### Instructions to follow:
Wherever a line of the records contains "subtractmaskfromsilk", copy that line.

[Start of Attachment]

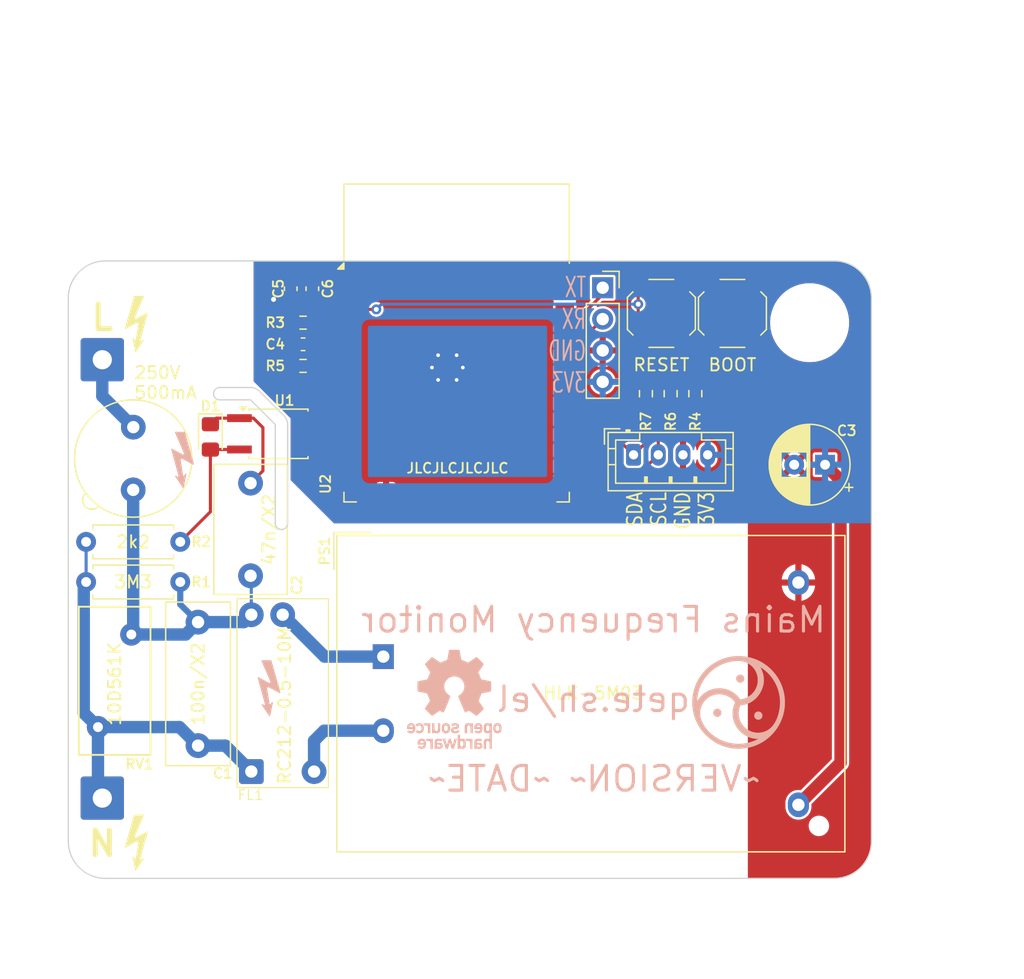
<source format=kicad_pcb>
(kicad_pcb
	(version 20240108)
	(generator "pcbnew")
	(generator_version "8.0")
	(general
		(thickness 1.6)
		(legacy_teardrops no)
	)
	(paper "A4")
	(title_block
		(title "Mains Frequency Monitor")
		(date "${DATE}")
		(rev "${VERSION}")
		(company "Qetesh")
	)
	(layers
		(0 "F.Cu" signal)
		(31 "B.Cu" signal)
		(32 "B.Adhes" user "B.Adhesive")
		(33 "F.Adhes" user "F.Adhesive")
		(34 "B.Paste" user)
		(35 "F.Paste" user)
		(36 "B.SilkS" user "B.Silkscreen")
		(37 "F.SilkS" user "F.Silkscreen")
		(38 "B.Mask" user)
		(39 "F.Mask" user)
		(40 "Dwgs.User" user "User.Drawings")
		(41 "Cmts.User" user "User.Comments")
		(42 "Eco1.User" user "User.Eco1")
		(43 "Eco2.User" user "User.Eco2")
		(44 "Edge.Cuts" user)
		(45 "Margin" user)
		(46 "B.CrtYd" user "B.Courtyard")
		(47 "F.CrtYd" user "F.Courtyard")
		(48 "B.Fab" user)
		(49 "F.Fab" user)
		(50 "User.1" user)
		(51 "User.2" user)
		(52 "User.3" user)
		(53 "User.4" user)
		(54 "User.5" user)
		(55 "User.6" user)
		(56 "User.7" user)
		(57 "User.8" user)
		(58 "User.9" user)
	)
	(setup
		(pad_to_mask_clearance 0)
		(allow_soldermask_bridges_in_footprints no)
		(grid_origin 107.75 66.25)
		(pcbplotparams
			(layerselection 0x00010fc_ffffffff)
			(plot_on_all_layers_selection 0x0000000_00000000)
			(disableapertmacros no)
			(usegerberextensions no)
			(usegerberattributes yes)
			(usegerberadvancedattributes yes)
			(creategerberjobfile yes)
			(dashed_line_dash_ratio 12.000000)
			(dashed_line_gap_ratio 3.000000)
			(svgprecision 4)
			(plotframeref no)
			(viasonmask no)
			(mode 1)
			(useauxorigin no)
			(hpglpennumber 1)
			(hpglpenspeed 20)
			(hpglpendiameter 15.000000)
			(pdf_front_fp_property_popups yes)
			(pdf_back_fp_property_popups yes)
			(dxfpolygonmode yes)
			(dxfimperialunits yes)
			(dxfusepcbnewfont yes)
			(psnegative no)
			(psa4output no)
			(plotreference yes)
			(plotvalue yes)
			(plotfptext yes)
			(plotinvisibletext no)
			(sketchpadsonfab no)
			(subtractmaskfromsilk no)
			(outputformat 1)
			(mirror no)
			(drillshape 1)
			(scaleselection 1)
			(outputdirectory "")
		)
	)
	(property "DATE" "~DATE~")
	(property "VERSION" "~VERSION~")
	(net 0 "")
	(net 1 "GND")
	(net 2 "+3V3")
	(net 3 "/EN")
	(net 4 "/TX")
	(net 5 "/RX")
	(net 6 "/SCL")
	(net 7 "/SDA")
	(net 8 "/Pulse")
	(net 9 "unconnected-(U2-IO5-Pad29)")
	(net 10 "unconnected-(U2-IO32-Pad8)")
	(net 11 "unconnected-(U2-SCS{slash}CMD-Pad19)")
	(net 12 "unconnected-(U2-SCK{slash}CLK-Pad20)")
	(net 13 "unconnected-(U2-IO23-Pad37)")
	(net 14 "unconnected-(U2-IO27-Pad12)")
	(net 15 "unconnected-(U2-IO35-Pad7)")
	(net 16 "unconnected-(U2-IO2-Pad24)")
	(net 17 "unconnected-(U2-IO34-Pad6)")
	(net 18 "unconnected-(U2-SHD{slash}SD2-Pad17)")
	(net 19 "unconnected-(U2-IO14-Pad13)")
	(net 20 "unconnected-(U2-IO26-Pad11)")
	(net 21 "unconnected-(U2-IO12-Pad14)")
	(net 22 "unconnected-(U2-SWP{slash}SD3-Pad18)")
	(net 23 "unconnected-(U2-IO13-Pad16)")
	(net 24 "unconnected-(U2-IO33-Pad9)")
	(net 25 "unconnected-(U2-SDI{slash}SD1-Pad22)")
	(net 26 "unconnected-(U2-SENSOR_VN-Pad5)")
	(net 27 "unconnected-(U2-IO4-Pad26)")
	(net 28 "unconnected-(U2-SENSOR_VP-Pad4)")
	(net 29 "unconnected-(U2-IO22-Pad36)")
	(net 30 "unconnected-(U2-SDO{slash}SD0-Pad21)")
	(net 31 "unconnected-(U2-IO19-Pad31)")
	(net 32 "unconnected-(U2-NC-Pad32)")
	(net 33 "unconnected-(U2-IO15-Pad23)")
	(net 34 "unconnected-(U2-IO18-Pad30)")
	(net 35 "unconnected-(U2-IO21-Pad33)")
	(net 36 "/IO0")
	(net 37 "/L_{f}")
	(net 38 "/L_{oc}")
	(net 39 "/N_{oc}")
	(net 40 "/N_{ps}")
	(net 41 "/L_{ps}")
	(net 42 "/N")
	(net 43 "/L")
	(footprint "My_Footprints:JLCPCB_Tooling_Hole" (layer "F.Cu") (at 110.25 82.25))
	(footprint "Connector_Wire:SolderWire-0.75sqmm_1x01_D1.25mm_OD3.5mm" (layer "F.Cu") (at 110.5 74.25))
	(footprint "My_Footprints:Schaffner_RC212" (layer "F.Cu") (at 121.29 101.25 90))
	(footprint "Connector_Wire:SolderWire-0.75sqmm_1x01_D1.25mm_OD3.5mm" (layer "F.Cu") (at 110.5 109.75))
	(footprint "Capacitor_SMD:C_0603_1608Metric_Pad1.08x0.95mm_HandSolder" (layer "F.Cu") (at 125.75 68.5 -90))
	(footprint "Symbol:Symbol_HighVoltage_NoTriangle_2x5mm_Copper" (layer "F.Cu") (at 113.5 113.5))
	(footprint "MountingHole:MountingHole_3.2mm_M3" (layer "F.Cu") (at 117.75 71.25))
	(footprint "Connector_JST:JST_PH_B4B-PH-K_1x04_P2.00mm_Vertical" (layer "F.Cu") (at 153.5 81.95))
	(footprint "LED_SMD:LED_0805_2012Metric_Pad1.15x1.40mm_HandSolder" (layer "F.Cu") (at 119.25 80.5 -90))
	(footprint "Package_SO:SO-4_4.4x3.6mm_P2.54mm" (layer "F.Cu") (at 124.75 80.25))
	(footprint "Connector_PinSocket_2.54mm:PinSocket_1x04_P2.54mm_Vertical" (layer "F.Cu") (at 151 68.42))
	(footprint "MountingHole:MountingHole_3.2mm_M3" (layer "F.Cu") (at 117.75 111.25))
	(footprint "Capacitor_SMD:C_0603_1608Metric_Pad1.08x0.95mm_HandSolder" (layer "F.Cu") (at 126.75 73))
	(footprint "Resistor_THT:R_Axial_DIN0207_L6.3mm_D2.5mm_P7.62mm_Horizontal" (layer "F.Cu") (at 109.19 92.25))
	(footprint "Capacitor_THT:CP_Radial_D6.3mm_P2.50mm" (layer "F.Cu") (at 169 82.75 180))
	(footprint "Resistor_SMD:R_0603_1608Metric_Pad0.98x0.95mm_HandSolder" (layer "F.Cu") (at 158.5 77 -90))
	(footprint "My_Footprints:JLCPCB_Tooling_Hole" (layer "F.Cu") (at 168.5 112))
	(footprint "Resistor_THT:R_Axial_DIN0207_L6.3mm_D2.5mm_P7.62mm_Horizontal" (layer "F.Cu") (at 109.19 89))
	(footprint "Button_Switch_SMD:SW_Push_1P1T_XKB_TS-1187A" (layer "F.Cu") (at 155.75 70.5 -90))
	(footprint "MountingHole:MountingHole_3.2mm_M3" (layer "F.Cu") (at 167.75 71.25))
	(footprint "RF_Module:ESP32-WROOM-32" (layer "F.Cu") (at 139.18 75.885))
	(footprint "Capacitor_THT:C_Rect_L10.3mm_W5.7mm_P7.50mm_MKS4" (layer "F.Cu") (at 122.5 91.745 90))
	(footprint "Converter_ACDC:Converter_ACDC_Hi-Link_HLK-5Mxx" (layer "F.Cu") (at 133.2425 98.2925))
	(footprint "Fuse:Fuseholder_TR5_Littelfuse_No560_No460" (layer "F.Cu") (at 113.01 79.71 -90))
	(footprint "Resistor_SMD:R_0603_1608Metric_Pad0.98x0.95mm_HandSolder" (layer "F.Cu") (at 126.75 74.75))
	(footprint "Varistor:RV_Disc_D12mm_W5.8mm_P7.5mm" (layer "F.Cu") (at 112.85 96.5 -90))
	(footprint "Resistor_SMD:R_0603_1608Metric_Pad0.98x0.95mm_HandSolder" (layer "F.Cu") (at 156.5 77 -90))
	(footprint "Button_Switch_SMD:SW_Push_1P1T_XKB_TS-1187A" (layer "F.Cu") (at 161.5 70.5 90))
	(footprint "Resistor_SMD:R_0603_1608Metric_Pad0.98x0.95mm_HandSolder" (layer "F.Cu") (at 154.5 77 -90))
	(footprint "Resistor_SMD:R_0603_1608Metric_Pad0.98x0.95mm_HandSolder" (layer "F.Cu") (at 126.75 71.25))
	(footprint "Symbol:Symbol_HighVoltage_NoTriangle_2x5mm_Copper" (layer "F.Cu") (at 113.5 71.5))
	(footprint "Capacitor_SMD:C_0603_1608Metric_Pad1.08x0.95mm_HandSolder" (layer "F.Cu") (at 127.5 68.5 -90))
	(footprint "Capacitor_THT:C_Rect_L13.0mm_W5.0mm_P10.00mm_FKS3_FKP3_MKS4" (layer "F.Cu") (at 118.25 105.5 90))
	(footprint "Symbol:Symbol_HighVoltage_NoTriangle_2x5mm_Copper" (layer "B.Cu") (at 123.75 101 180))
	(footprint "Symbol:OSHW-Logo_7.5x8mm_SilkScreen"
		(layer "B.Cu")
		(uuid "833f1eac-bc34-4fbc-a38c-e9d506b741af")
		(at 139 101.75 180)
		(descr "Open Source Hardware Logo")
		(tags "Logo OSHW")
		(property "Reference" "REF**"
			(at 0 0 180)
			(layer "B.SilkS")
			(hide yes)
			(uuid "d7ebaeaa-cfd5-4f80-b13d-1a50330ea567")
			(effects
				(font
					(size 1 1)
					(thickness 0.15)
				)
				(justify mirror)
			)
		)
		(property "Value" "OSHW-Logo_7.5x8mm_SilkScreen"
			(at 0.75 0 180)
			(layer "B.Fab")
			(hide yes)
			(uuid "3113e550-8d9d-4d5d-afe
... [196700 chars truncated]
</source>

[End of Attachment]
[Start of Attachment]

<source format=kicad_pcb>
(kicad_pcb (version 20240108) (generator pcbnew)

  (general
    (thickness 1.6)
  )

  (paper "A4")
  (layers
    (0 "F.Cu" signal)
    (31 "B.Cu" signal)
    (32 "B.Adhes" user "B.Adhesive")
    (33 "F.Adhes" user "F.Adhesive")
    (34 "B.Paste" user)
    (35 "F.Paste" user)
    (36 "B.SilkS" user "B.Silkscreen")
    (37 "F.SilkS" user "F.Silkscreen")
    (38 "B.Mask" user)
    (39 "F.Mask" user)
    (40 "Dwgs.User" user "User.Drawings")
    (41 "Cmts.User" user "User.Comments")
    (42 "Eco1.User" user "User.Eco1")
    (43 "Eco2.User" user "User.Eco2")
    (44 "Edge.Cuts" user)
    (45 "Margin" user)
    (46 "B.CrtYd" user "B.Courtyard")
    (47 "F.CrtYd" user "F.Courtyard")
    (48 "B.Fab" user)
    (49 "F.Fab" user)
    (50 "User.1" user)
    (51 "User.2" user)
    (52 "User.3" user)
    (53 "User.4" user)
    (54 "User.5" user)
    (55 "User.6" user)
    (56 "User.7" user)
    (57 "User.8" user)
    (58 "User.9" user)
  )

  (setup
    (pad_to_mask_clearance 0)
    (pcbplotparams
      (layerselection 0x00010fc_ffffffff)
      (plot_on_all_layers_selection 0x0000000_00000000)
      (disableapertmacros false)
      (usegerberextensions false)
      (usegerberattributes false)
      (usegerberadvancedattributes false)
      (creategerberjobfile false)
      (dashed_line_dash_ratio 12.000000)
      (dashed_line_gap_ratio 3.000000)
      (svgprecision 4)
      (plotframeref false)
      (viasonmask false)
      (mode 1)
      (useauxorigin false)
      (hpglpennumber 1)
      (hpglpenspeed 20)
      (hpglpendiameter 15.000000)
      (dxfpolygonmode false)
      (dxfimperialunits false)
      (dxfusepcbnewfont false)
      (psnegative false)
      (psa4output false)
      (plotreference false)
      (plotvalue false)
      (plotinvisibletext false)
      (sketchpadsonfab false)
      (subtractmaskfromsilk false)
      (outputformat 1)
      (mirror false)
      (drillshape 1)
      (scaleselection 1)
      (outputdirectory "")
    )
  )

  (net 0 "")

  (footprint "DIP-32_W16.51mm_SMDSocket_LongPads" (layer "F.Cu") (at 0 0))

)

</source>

[End of Attachment]

### Your response:
			(subtractmaskfromsilk no)
      (subtractmaskfromsilk false)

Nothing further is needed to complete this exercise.